EXERCISE OBJECTIVE: Please output the entries below exactly as they are.

GIVEN RECORDS:
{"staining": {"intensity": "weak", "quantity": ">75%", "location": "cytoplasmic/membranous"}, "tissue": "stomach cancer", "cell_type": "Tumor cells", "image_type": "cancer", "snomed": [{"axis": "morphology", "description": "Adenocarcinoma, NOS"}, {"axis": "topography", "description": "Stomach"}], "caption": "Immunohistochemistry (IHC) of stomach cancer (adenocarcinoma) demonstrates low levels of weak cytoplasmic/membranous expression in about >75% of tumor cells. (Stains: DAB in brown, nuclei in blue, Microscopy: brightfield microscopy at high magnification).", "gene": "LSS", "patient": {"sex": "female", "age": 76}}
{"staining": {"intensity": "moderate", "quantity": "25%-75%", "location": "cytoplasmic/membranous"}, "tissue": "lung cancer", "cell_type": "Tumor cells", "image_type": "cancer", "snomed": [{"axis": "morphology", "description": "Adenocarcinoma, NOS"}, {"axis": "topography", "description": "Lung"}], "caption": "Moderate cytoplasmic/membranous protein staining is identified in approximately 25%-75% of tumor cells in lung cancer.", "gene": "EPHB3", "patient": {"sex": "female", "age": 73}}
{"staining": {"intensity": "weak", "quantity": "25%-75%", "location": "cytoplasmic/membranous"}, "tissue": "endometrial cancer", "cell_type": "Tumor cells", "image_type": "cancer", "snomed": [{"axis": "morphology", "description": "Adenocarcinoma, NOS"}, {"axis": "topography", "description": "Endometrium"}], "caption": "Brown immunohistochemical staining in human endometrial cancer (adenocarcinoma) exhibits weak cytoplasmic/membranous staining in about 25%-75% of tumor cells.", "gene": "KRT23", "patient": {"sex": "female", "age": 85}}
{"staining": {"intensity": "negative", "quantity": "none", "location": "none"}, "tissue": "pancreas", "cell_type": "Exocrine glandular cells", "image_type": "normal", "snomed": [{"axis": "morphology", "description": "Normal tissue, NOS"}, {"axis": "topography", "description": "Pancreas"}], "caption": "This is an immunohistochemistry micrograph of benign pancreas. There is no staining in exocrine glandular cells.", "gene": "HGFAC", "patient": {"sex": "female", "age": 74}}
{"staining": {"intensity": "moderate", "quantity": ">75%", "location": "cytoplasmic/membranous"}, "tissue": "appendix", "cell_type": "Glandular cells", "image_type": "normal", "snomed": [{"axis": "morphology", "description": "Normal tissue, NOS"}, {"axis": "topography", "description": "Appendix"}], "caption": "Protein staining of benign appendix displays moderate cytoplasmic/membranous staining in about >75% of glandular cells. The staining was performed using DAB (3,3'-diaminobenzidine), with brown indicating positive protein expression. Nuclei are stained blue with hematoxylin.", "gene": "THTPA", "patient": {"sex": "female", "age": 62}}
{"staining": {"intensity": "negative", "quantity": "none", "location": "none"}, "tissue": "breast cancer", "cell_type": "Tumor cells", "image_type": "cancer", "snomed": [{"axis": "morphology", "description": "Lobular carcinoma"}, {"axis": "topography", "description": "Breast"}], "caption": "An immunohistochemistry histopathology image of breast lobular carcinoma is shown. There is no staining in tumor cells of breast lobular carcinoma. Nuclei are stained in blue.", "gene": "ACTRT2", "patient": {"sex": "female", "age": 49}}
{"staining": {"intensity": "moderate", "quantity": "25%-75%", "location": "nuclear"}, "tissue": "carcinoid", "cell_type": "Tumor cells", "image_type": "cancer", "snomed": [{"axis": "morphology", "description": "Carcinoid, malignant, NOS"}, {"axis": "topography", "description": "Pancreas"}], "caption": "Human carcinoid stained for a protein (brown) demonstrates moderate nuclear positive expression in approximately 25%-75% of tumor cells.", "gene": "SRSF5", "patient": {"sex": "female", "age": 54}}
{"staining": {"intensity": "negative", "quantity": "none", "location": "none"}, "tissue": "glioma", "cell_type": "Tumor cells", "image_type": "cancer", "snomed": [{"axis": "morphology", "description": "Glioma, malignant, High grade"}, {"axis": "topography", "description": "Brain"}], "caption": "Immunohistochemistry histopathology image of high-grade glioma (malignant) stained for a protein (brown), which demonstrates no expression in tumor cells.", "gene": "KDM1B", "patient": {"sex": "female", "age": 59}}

WRITTEN RESPONSE:
{"staining": {"intensity": "weak", "quantity": ">75%", "location": "cytoplasmic/membranous"}, "tissue": "stomach cancer", "cell_type": "Tumor cells", "image_type": "cancer", "snomed": [{"axis": "morphology", "description": "Adenocarcinoma, NOS"}, {"axis": "topography", "description": "Stomach"}], "caption": "Immunohistochemistry (IHC) of stomach cancer (adenocarcinoma) demonstrates low levels of weak cytoplasmic/membranous expression in about >75% of tumor cells. (Stains: DAB in brown, nuclei in blue, Microscopy: brightfield microscopy at high magnification).", "gene": "LSS", "patient": {"sex": "female", "age": 76}}
{"staining": {"intensity": "moderate", "quantity": "25%-75%", "location": "cytoplasmic/membranous"}, "tissue": "lung cancer", "cell_type": "Tumor cells", "image_type": "cancer", "snomed": [{"axis": "morphology", "description": "Adenocarcinoma, NOS"}, {"axis": "topography", "description": "Lung"}], "caption": "Moderate cytoplasmic/membranous protein staining is identified in approximately 25%-75% of tumor cells in lung cancer.", "gene": "EPHB3", "patient": {"sex": "female", "age": 73}}
{"staining": {"intensity": "weak", "quantity": "25%-75%", "location": "cytoplasmic/membranous"}, "tissue": "endometrial cancer", "cell_type": "Tumor cells", "image_type": "cancer", "snomed": [{"axis": "morphology", "description": "Adenocarcinoma, NOS"}, {"axis": "topography", "description": "Endometrium"}], "caption": "Brown immunohistochemical staining in human endometrial cancer (adenocarcinoma) exhibits weak cytoplasmic/membranous staining in about 25%-75% of tumor cells.", "gene": "KRT23", "patient": {"sex": "female", "age": 85}}
{"staining": {"intensity": "negative", "quantity": "none", "location": "none"}, "tissue": "pancreas", "cell_type": "Exocrine glandular cells", "image_type": "normal", "snomed": [{"axis": "morphology", "description": "Normal tissue, NOS"}, {"axis": "topography", "description": "Pancreas"}], "caption": "This is an immunohistochemistry micrograph of benign pancreas. There is no staining in exocrine glandular cells.", "gene": "HGFAC", "patient": {"sex": "female", "age": 74}}
{"staining": {"intensity": "moderate", "quantity": ">75%", "location": "cytoplasmic/membranous"}, "tissue": "appendix", "cell_type": "Glandular cells", "image_type": "normal", "snomed": [{"axis": "morphology", "description": "Normal tissue, NOS"}, {"axis": "topography", "description": "Appendix"}], "caption": "Protein staining of benign appendix displays moderate cytoplasmic/membranous staining in about >75% of glandular cells. The staining was performed using DAB (3,3'-diaminobenzidine), with brown indicating positive protein expression. Nuclei are stained blue with hematoxylin.", "gene": "THTPA", "patient": {"sex": "female", "age": 62}}
{"staining": {"intensity": "negative", "quantity": "none", "location": "none"}, "tissue": "breast cancer", "cell_type": "Tumor cells", "image_type": "cancer", "snomed": [{"axis": "morphology", "description": "Lobular carcinoma"}, {"axis": "topography", "description": "Breast"}], "caption": "An immunohistochemistry histopathology image of breast lobular carcinoma is shown. There is no staining in tumor cells of breast lobular carcinoma. Nuclei are stained in blue.", "gene": "ACTRT2", "patient": {"sex": "female", "age": 49}}
{"staining": {"intensity": "moderate", "quantity": "25%-75%", "location": "nuclear"}, "tissue": "carcinoid", "cell_type": "Tumor cells", "image_type": "cancer", "snomed": [{"axis": "morphology", "description": "Carcinoid, malignant, NOS"}, {"axis": "topography", "description": "Pancreas"}], "caption": "Human carcinoid stained for a protein (brown) demonstrates moderate nuclear positive expression in approximately 25%-75% of tumor cells.", "gene": "SRSF5", "patient": {"sex": "female", "age": 54}}
{"staining": {"intensity": "negative", "quantity": "none", "location": "none"}, "tissue": "glioma", "cell_type": "Tumor cells", "image_type": "cancer", "snomed": [{"axis": "morphology", "description": "Glioma, malignant, High grade"}, {"axis": "topography", "description": "Brain"}], "caption": "Immunohistochemistry histopathology image of high-grade glioma (malignant) stained for a protein (brown), which demonstrates no expression in tumor cells.", "gene": "KDM1B", "patient": {"sex": "female", "age": 59}}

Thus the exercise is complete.